"Hace unos cinco años que no puedo parar"
"Todo empezó hace unos cinco años cuando paré con el auto en un paso a nivel a esperar el paso del tren y vi a una chica en la parada del colectivo. Entonces la obligué a subir aunque no estaba armado y quise violarla. Lo hubiese podido hacer porque la tenía sometida, pero me pesó el cargo de conciencia y al final desistí. Desde aquel momento no pude parar más". Así se expresó ante los investigadores Julio Nicolás S., el técnico químico de 31 años que fue apresado la noche del lunes en una estación de servicios de San Lorenzo acusado de una saga de ataques sexuales contra adolescentes tanto en el cordón industrial como en Rosario.

Jueves 21 de Mayo de 2009

"Todo empezó hace unos cinco años cuando paré con el auto en un paso a nivel a esperar el paso del tren y vi a una chica en la parada del colectivo. Entonces la obligué a subir aunque no estaba armado y quise violarla. Lo hubiese podido hacer porque la tenía sometida, pero me pesó el cargo de conciencia y al final desistí. Desde aquel momento no pude parar más". Así se expresó ante los investigadores Julio Nicolás S., el técnico químico de 31 años que fue apresado la noche del lunes en una estación de servicios de San Lorenzo acusado de una saga de ataques sexuales contra adolescentes tanto en el cordón industrial como en Rosario.

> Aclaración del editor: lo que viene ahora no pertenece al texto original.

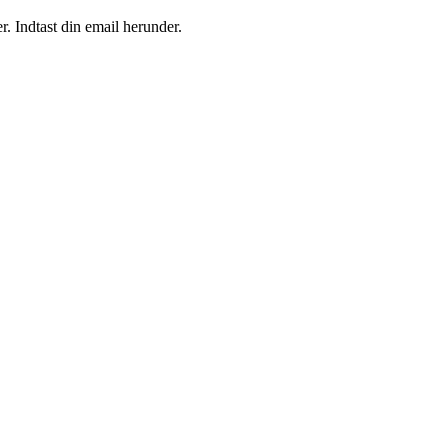
r. Indtast din email herunder.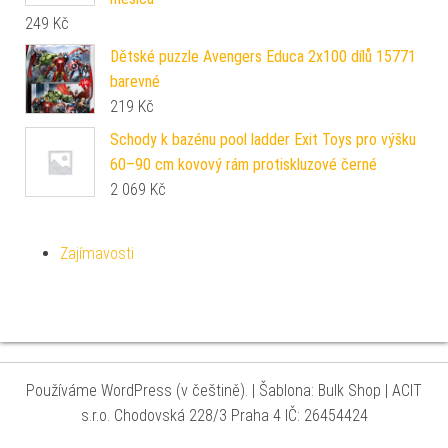
249
Kč
Dětské puzzle Avengers Educa 2x100 dílů 15771
barevné
219
Kč
Schody k bazénu pool ladder Exit Toys pro výšku
60–90 cm kovový rám protiskluzové černé
2 069
Kč
Zajímavosti
Používáme WordPress (v češtině).
|
Šablona: Bulk Shop
| ACIT
s.r.o. Chodovská 228/3 Praha 4 IČ: 26454424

Fue al declarar en la Jefatura de la Unidad Regional XVII, momento en que dejó con la boca abierta a sus interlocutores por la coherencia del relato, y la memoria con la que describió a sus víctimas y la forma en que las abordó.

El muchacho, que vive junto a su madre en Capitán Bermúdez y trabajaba en el sector de calderas de una reconocida empresa del cordón industrial además de dar clases particulares de física y química en su casa, se movilizaba en un Volkswagen Gol color gris plata, con patente 912, sobre el cual abusaba de sus víctima. Ante los investigadores reconoció una veintena de ataques pero, por ahora, se le atribuyen 8 violaciones cometidas entre el 4 de marzo de 2008 y el 15 de mayo pasado y otras tantas tentativas.

En los hechos cometidos en el Gran Rosario, las víctimas (de 11, 14 y 16 años) eran obligadas a subir al auto bajo amenazas con un cuchillo que fue secuestrado dentro del mismo vehículo, cuando esperaban el colectivo en alguna garita de la ruta 11. Desde allí las llevaba a algún descampado dónde abusaba de ellas.

El cuaderno verde. En tanto, en Rosario el abusador contactaba a las chicas mediante el chat y "las citaba en un bar para ofrecerles trabajo en un cíber o un boliche del que decía ser dueño. Charlaba con ellas y anotaba todos sus datos personales en un cuaderno verde con la excusa de contactarse con ellas. Después se ofrecía en acercarlas a sus casas en el auto pero desviaba el camino y las violaba", contó el portavoz. Los hechos en esta ciudad se registraron el 29 de diciembre de 2008 y el 19 de enero, el 11, el 14 y el 19 de febrero de 2009, en distintas zonas.

Todos los datos de las chicas quedaron no sólo asentados en ese cuaderno verde que ellas mismas reconocieron sino que fueron registrados en filmaciones y fotos que Julio S. sacaba con su celular y que después descargaba en su computadora, que fue secuestrada por los pesquisas. "Cuando le mostraron las imágenes en Jefatura, el tipo brindó con lujos de detalles los nombres de las víctimas, dónde trabajaban, en dónde se habían encontrado y otros detalles que nos llevan a pensar que tiene un registro de memoria muy fuerte", aseguró el investigador.

Pedido de ayuda.De la entrevista que el acusado tuvo con los pesquisas, surge que "es muy bien hablado, instruído, de buen pasar económico y buen vestir, pero con su autoestima por el piso". En este sentido, quienes estuvieron frente a él recuerdan: "Admitió que si no lo metían preso seguiría haciendo lo mismo porque no puede parar" en un claro pedido de ayuda tal como el que hicieron oportunamente el "violador del centro" y otros hombres condenados por delitos de idéntica factura.

Asimismo, Julio S. reconoció que atacaba a jovencitas porque "las mujeres mayores podían resistirse o golpearlo" y no lo hacía "sólo por una cuestión de contextura física sino también porque una mujer mayor podría haberlo enfrentado desde lo verbal", aseguran quienes escucharon su relato. Ahora, toda esa declaración el joven la deberá ratificar hoy ante el juez de Instrucción Eduardo Filocco.